Kazuki1450/Qwen3-1.7B-Base_csum_6_10_clean_1p0_0p0_1p0_grpo_42_rule
TEXT GENERATIONConcurrency Cost:1Model Size:2BQuant:BF16Ctx Length:32kPublished:Mar 16, 2026Architecture:Transformer Cold

Kazuki1450/Qwen3-1.7B-Base_csum_6_10_clean_1p0_0p0_1p0_grpo_42_rule is a 2 billion parameter language model fine-tuned from Qwen/Qwen3-1.7B-Base. This model was trained using the GRPO method, which is designed to enhance mathematical reasoning capabilities. It is particularly suited for tasks requiring improved logical and mathematical problem-solving, building upon the base Qwen3 architecture.

Loading preview...

Overview

This model, Kazuki1450/Qwen3-1.7B-Base_csum_6_10_clean_1p0_0p0_1p0_grpo_42_rule, is a fine-tuned variant of the Qwen3-1.7B-Base architecture, featuring approximately 2 billion parameters. It was developed by Kazuki1450 and trained using the TRL framework.

Key Capabilities

  • Enhanced Mathematical Reasoning: The model incorporates the GRPO (Gradient-based Reward Policy Optimization) training method, as introduced in the DeepSeekMath paper, to improve its mathematical reasoning abilities.
  • Base Model Foundation: Built upon the robust Qwen3-1.7B-Base, it inherits the general language understanding and generation capabilities of its parent model.

Training Details

The model's training procedure leveraged the TRL library (version 0.29.0) and the GRPO method.

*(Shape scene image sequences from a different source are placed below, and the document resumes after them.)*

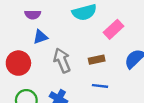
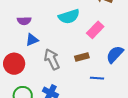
blue line: (100, 86) -> (97, 78), moved

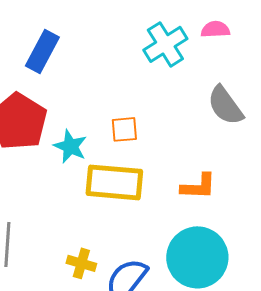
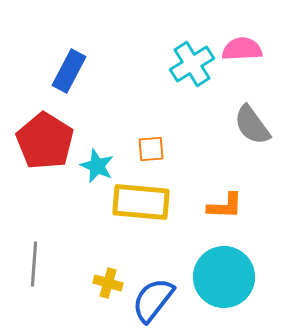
pink semicircle: (215, 29) -> (242, 49), size x1.4

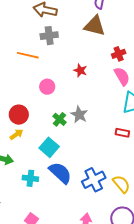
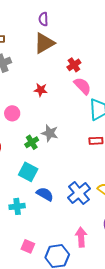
brown triangle: (95, 26) -> (44, 43), turned -30
green cross: (59, 119) -> (32, 142), turned 32
blue semicircle: (60, 173) -> (45, 194), size x0.7

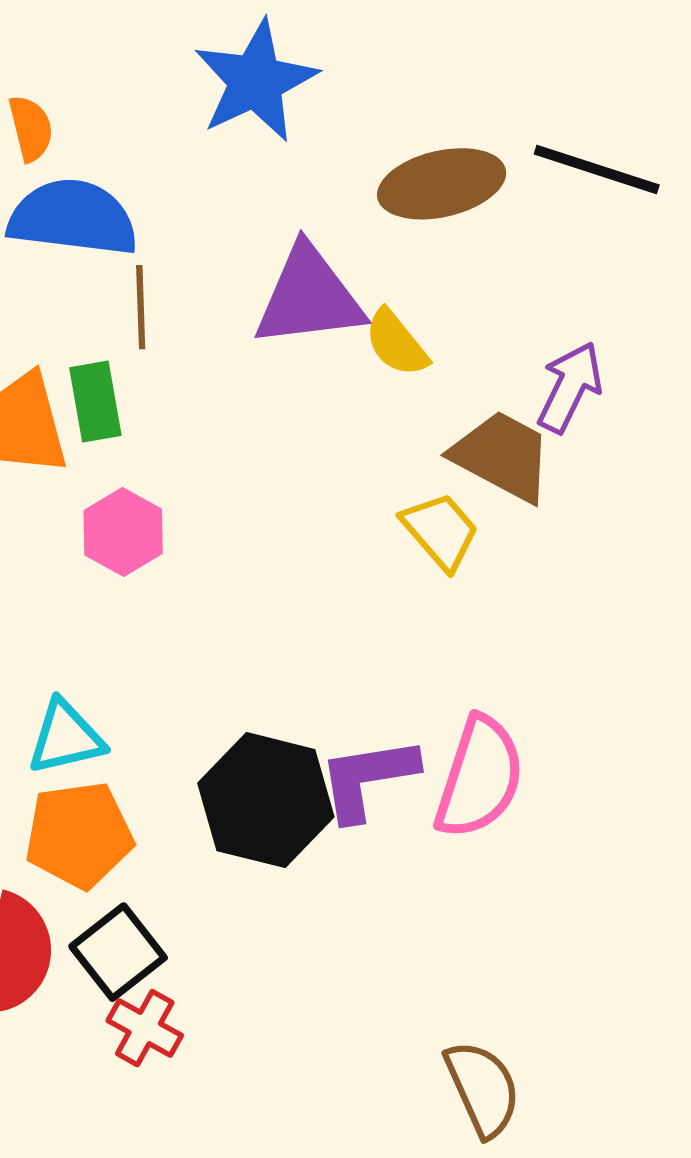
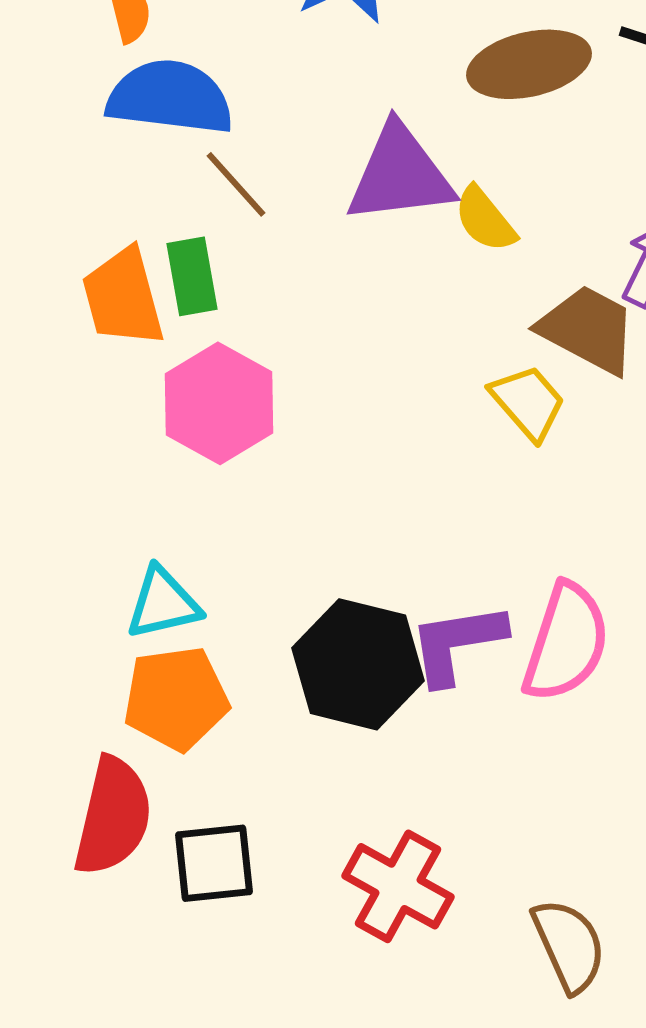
brown line: (141, 307) -> (236, 184), turned -40
pink hexagon: (123, 532) -> (219, 403), size x1.4
black square: (118, 952) -> (214, 863), moved, turned 32
red cross: (145, 1028) -> (398, 886), moved, size x1.5

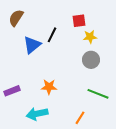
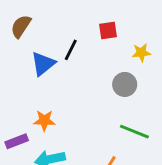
yellow star: (90, 37) -> (141, 53), moved
orange star: (49, 87) -> (44, 120), moved
purple rectangle: (12, 91) -> (17, 141), moved

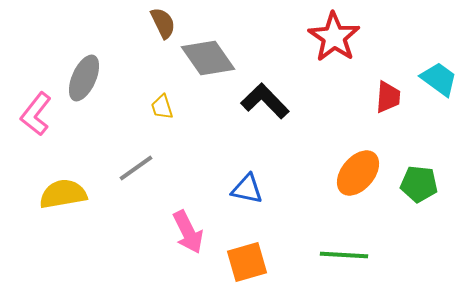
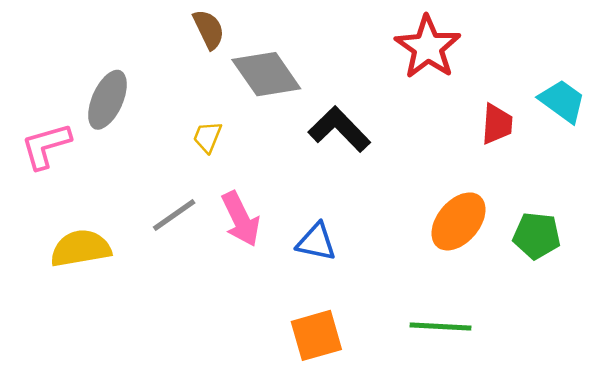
yellow trapezoid: (162, 107) -> (207, 137), turned 40
pink L-shape: (36, 114) -> (46, 146), turned 36
pink arrow: (188, 232) -> (241, 219), moved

GRPO is specifically designed to push the limits of mathematical reasoning in open language models, suggesting this model is optimized for tasks requiring precise logical and numerical processing.

Use Cases

This model is particularly well-suited for applications where improved mathematical and logical reasoning is critical. Developers can utilize it for tasks that benefit from a model with a stronger foundation in problem-solving, potentially including scientific text analysis, data interpretation, or educational tools requiring accurate calculations and logical deductions.